Replace each "common name" in the data below with "vernacular name" and copy out every line otherwise unchanged.
# # #
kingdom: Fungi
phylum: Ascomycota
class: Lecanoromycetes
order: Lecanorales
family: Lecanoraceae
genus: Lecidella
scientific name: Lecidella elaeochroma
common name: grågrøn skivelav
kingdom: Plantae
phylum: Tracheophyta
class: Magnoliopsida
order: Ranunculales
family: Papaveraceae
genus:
# # #
REPLY
kingdom: Fungi
phylum: Ascomycota
class: Lecanoromycetes
order: Lecanorales
family: Lecanoraceae
genus: Lecidella
scientific name: Lecidella elaeochroma
vernacular name: grågrøn skivelav
kingdom: Plantae
phylum: Tracheophyta
class: Magnoliopsida
order: Ranunculales
family: Papaveraceae
genus:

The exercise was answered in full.